En 1943, Waksman recrute un jeune doctorant de 23 ans, Albert Schatz (1920-2005) qu’il oriente vers la recherche d’antibiotiques anti-tuberculeux à partir des souches d’actinomycètes qu’il collectionne depuis 1915. Sous son égide, Schatz travaille jour et nuit. En octobre 1943, les deux chercheurs découvrent la streptomycine, un antibiotique actif sur de très nombreuses bactéries, y compris sur le bacille de la tuberculose. L’article princeps sera publié en janvier 1945. Ce sera aussi le sujet de sa thèse passée cette année-là. En avril 1944, Schatz produit dix grammes de streptomycine brute destinés à traiter des cobayes contaminés par le bacille : tous guérissent, preuve de l’efficacité in vivo de la streptomycine ! La voie est ouverte aux essais cliniques chez l’homme. L’antibiotique est produit par les laboratoires Merck qui le diffusera.
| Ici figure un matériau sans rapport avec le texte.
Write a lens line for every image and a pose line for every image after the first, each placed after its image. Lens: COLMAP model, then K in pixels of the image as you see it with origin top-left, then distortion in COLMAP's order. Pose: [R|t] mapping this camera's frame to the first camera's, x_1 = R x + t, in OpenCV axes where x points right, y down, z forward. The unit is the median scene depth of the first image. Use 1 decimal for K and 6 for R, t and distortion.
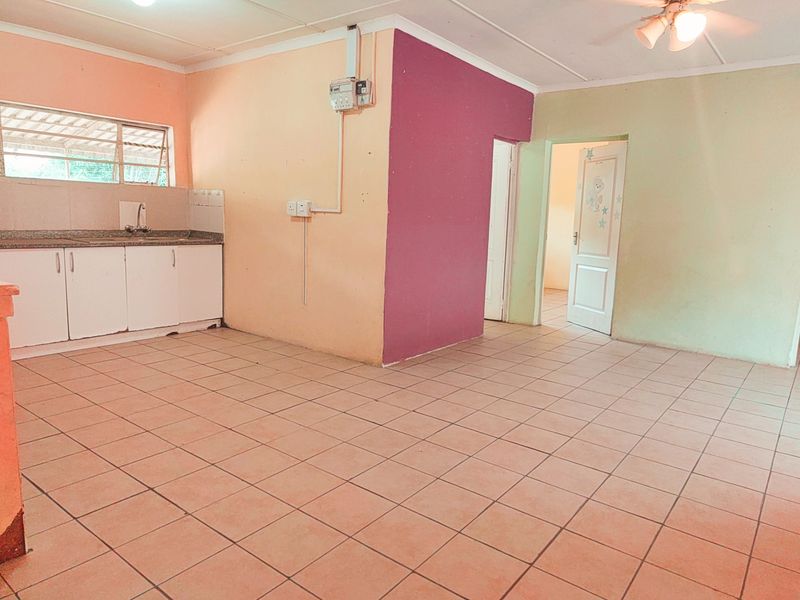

À peine un an après, on confirme son efficacité chez les patients tuberculeux, notamment sur la méningite tuberculeuse qui à l’époque est considérée comme un arrêt de mort. Pour la première fois, on détenait un médicament efficace contre la tuberculose. De nombreux autres antibiotiques efficaces sur cette maladie seront par la suite découverts par des équipes du monde entier.
La découverte de la streptomycine vaudra à Waksman le prix Nobel en 1952, oubliant la contribution majeure de l’étudiant Albert Schatz, premier auteur de l’article de 1945. Le laboratoire de Rutgers découvrira près de 400 antibiotiques à partir des cultures d’actinomycètes, dont 18 ont été commercialisés. Waksman, couvert d’honneurs, achèvera sa vie en 1973.
Cette biographie se termine par un hommage au professeur Robert Debré et son assistant Henri-Édouard Brissaud qui ont mis au point en France le traitement de la méningite tuberculeuse par la streptomycine à partir de 1947 à l’Hôpital des enfants malades. En effet, l’auteur Jacques Gonzales, enfant, y fut hospitalisé dans le coma au pavillon Grancher, et fut l’un des tout premiers patients en France guéris par la streptomycine d’une méningite tuberculeuse. Début 1948, Robert Debré a déjà traité avec succès 46 enfants. On comprend la reconnaissance de l’auteur envers Selman Waksman !
Ce livre très bien illustré est le récit passionnant de la vie d’un émigrant ukrainien devenu un éminent chercheur aux États-Unis, avec un émouvant témoignage de l’expérience personnelle de Jacques Gonzales pendant son enfance et ses souvenirs des premiers enfants comme lui miraculeusement guéris par la streptomycine.